DATA BELOW below:

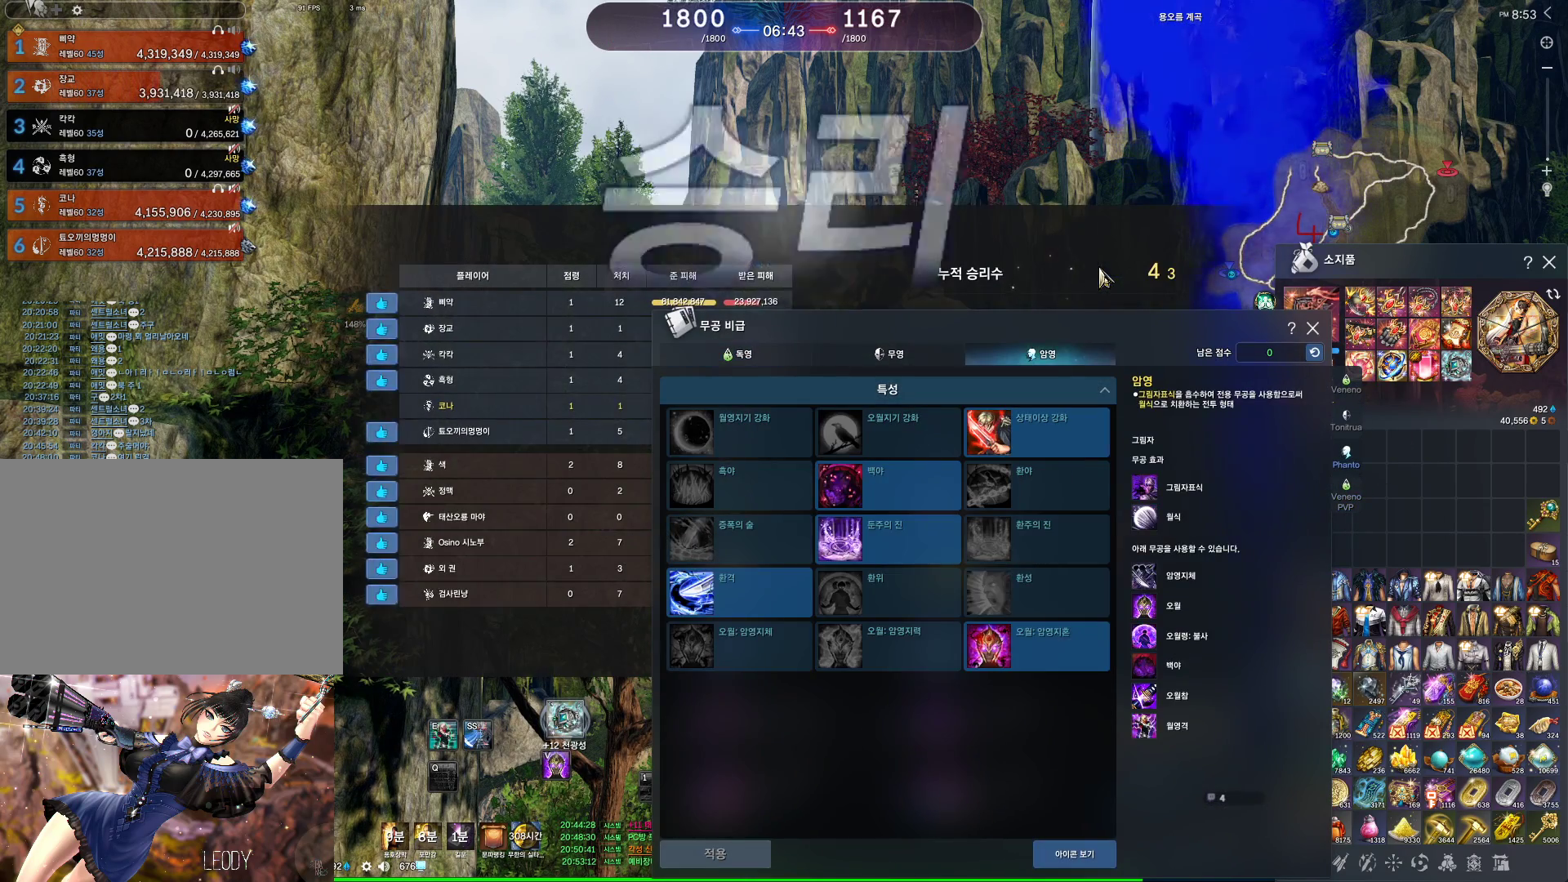
{"keys": [], "mouse": ["left"], "events": [[467, "mouse_left", "down"]]}
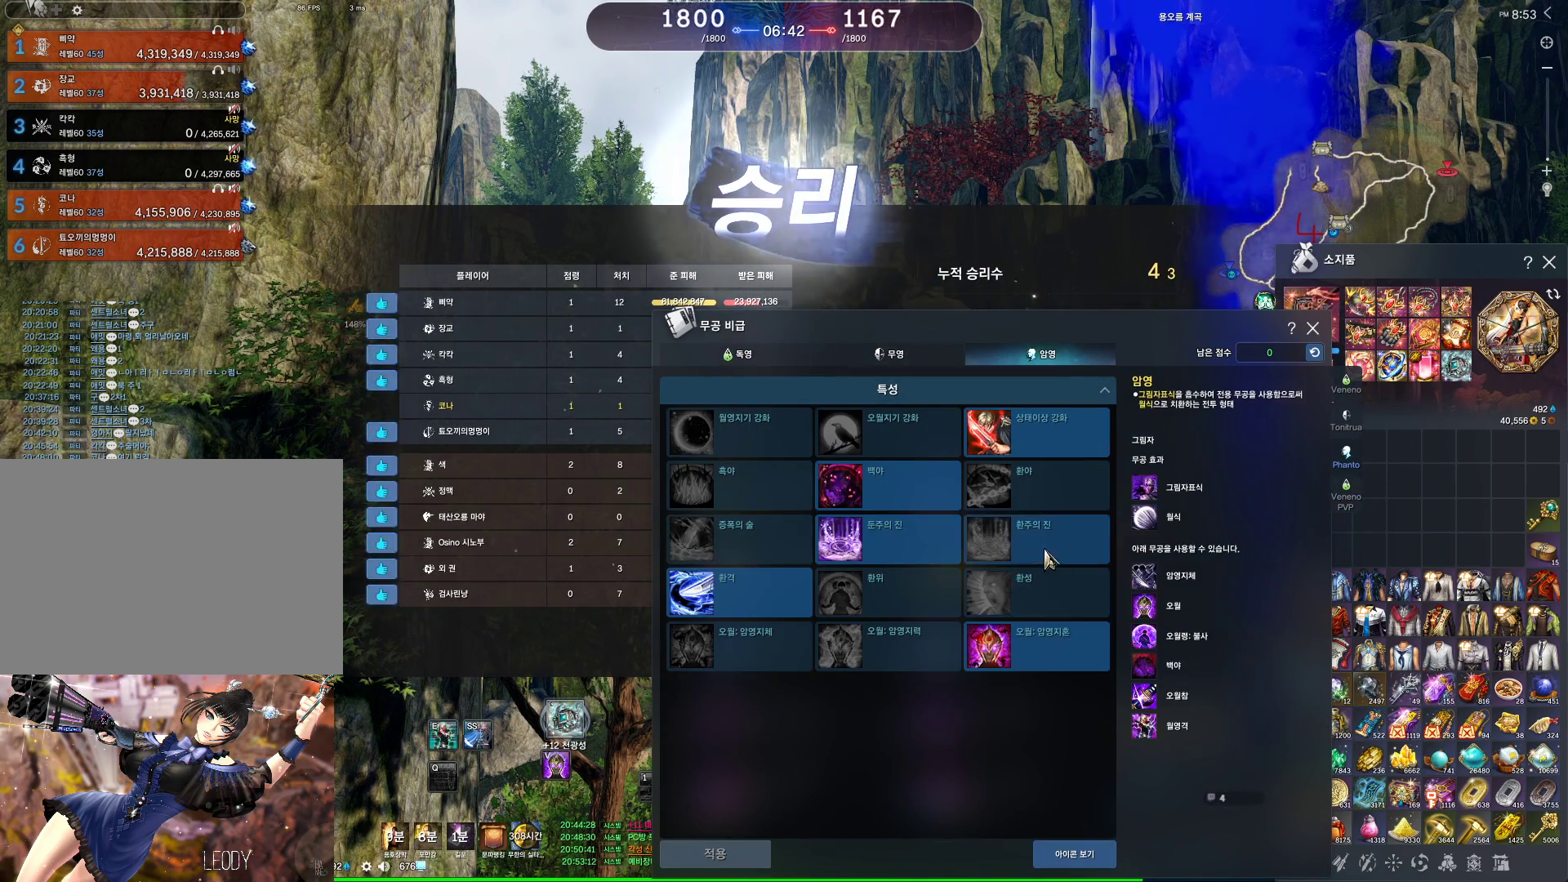
{"keys": [], "mouse": [], "events": [[67, "mouse_left", "up"]]}
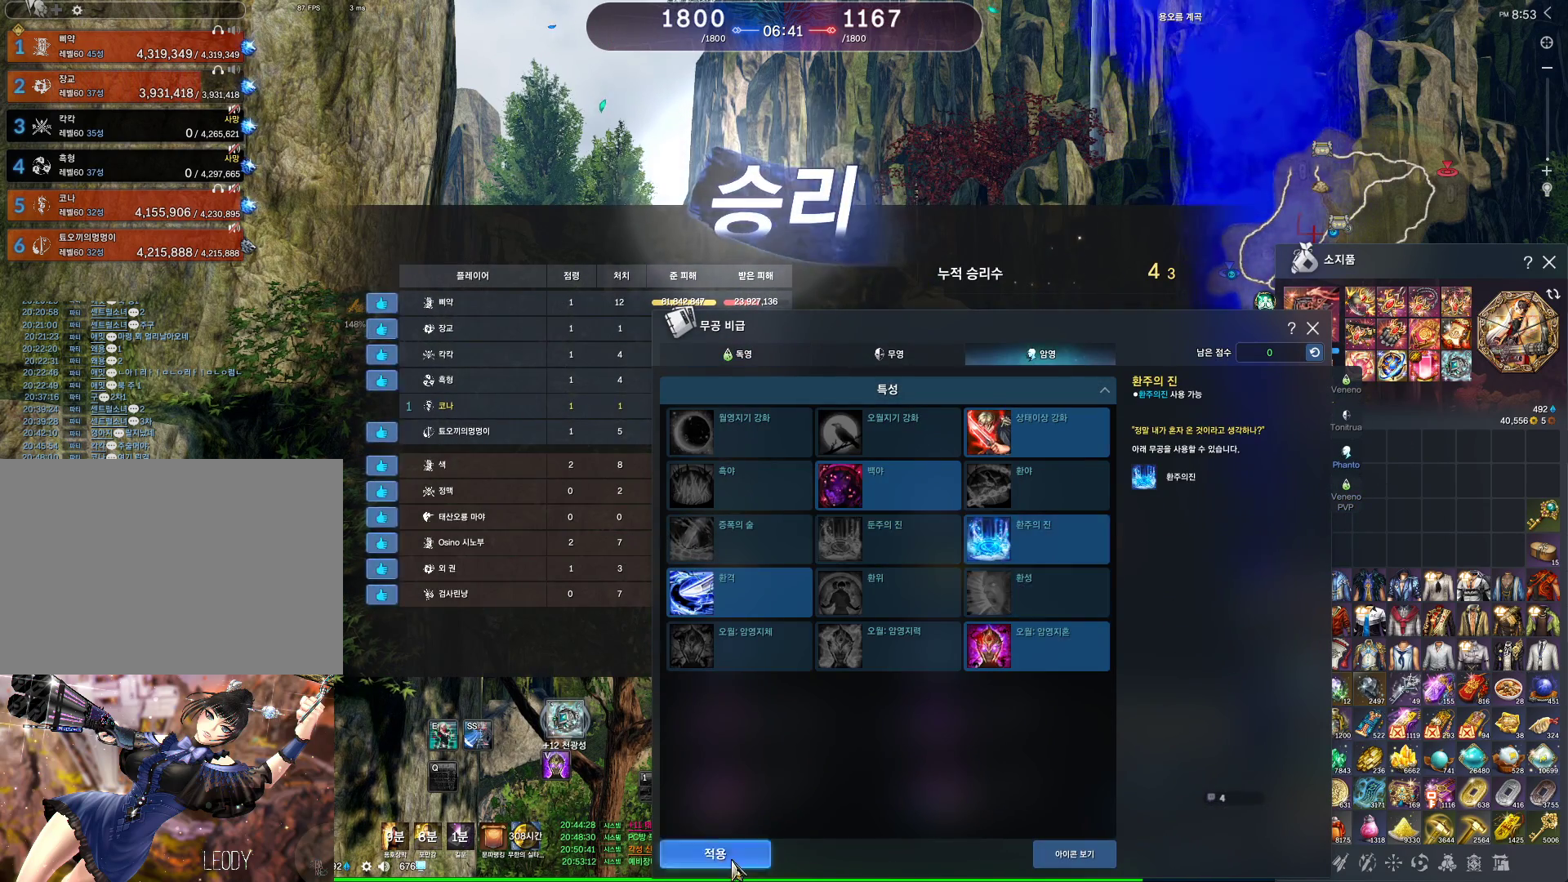
{"keys": [], "mouse": [], "events": [[33, "mouse_left", "down"], [133, "mouse_left", "up"]]}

End of DATA BELOW.

### [DIRECTIONS]
Drop the pictures and reproduce the rest of the data exactly.

### [EXERCISE ANSWER]
{"keys": [], "mouse": ["left"], "events": [[467, "mouse_left", "down"]]}
{"keys": [], "mouse": [], "events": [[67, "mouse_left", "up"]]}
{"keys": [], "mouse": [], "events": [[33, "mouse_left", "down"], [133, "mouse_left", "up"]]}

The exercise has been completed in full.